Records contained in a dataset:
+===+
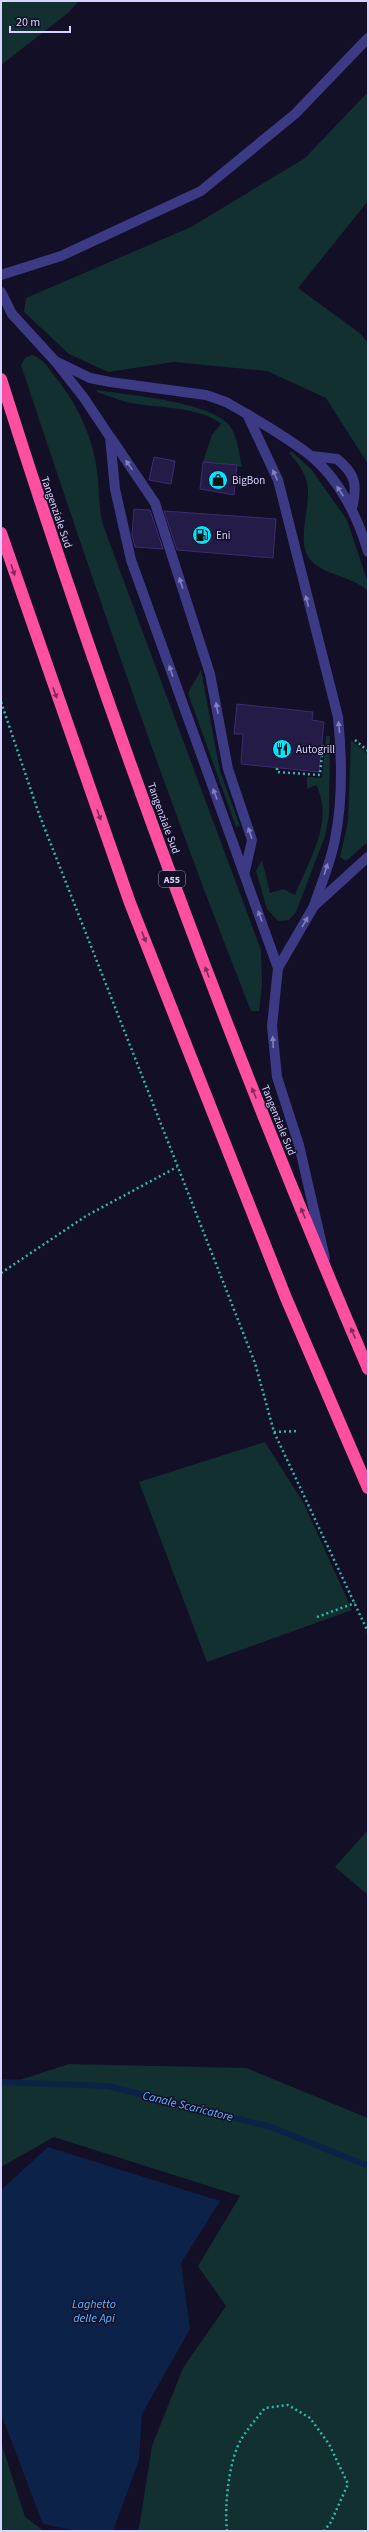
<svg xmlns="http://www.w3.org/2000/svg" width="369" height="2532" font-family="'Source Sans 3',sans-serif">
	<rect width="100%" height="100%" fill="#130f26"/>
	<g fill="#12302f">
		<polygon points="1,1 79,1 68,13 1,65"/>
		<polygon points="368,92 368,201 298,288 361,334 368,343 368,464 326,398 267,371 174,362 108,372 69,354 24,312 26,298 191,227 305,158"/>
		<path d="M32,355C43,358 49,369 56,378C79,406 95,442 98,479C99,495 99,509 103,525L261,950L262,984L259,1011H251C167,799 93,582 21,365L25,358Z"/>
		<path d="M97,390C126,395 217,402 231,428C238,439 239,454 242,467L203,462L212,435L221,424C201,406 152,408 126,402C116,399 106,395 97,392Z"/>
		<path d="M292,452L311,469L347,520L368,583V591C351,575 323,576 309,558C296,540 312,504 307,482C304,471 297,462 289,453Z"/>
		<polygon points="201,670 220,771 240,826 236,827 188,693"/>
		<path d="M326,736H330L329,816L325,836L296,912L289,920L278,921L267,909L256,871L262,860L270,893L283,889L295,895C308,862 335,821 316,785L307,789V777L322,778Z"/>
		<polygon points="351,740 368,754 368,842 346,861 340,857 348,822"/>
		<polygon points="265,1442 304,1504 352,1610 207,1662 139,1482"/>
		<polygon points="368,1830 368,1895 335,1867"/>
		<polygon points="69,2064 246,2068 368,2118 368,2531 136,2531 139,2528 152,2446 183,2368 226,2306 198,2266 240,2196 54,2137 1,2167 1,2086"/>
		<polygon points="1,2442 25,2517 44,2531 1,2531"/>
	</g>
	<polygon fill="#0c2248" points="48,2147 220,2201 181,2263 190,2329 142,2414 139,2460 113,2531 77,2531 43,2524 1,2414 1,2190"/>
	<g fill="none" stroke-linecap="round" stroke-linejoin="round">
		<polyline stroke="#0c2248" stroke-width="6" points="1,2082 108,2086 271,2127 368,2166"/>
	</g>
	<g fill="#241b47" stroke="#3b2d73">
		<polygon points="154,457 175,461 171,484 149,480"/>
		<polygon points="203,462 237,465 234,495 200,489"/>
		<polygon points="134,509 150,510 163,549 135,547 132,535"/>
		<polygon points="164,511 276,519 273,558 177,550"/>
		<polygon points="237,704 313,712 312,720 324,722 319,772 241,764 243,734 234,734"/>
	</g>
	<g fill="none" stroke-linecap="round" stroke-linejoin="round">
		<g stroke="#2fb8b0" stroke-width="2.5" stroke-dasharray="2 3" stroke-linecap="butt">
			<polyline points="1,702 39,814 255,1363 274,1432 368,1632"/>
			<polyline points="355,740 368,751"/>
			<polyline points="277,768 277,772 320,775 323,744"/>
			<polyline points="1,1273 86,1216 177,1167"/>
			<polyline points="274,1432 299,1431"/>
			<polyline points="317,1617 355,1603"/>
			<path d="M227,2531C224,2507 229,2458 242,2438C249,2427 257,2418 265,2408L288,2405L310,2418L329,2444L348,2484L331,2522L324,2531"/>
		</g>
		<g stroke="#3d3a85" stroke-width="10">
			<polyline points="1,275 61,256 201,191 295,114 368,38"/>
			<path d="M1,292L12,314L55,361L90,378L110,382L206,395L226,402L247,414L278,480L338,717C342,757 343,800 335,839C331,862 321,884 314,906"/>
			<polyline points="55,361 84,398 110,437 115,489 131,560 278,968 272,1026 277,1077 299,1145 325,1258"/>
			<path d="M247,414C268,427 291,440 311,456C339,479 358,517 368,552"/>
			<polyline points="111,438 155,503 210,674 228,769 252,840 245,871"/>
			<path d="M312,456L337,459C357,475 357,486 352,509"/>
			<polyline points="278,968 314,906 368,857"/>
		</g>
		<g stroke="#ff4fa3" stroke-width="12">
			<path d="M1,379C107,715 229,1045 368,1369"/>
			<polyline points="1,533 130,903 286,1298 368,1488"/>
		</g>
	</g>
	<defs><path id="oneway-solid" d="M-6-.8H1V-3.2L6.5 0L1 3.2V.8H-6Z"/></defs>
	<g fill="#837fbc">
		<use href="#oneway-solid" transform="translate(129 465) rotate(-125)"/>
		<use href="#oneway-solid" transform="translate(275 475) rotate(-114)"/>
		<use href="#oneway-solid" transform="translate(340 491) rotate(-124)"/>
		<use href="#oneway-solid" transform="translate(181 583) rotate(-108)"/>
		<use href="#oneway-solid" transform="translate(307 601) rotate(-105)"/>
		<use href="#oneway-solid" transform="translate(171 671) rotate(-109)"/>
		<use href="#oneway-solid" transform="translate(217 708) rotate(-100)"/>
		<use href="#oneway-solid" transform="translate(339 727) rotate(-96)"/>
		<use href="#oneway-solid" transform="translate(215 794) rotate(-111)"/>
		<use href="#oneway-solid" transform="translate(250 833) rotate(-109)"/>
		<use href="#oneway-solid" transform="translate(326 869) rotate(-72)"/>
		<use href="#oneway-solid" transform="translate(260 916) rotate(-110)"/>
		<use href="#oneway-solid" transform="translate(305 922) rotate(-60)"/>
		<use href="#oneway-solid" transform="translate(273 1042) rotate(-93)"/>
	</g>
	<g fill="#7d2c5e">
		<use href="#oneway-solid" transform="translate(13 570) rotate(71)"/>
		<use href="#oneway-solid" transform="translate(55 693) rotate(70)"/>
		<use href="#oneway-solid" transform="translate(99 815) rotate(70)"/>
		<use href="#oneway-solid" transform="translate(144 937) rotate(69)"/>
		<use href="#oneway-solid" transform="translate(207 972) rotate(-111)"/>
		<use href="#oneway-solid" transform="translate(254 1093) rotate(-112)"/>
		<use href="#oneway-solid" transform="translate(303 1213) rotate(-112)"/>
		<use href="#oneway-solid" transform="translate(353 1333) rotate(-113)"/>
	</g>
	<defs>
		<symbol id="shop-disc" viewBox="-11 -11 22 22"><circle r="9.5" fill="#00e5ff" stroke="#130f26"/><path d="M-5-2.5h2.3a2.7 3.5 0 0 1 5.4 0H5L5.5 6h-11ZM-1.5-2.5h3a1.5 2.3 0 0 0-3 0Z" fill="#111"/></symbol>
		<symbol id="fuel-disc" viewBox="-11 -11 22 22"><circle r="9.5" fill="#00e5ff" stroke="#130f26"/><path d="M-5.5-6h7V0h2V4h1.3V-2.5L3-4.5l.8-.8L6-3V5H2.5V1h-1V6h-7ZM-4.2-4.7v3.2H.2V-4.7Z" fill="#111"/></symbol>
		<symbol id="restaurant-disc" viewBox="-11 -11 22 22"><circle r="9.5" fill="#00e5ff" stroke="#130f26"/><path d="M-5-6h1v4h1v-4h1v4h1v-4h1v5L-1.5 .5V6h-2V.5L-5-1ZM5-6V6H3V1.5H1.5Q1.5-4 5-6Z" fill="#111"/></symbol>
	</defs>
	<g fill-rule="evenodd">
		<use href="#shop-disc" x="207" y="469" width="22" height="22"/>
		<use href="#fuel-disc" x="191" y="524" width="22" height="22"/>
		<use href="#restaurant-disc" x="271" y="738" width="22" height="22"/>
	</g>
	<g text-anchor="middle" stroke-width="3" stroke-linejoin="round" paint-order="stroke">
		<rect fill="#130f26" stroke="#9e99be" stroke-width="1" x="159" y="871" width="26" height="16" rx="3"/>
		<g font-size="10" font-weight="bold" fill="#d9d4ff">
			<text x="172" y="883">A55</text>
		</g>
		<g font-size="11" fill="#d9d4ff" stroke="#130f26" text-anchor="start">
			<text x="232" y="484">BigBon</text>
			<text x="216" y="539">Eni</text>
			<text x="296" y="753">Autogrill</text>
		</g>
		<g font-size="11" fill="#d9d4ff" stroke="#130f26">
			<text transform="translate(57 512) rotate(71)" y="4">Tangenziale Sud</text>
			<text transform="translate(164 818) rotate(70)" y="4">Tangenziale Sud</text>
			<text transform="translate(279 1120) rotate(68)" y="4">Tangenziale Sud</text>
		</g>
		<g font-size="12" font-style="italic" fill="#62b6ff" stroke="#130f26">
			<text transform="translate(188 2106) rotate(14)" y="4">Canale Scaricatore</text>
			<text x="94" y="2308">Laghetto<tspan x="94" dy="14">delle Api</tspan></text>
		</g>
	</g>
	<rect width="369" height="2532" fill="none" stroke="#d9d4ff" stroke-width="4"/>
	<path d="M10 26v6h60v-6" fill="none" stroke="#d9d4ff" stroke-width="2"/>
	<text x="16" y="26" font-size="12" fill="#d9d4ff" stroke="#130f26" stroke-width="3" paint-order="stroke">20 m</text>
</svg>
+===+
▸ Task directions
Lines with "paint" in the records above: copy every one of them.

▸ Solution to the problem
	<g text-anchor="middle" stroke-width="3" stroke-linejoin="round" paint-order="stroke">
	<text x="16" y="26" font-size="12" fill="#d9d4ff" stroke="#130f26" stroke-width="3" paint-order="stroke">20 m</text>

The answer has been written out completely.